Saved data entries

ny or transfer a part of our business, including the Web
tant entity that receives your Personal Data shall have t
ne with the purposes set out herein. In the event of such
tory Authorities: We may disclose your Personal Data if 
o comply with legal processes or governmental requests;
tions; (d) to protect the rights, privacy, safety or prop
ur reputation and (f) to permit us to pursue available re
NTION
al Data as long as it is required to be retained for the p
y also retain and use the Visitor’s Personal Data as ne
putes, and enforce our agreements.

* The problem *
Return every line of the data above verbatim, with nothing changed or left out.

* Response to this exercise *
ny or transfer a part of our business, including the Web
tant entity that receives your Personal Data shall have t
ne with the purposes set out herein. In the event of such
tory Authorities: We may disclose your Personal Data if 
o comply with legal processes or governmental requests;
tions; (d) to protect the rights, privacy, safety or prop
ur reputation and (f) to permit us to pursue available re
NTION
al Data as long as it is required to be retained for the p
y also retain and use the Visitor’s Personal Data as ne
putes, and enforce our agreements.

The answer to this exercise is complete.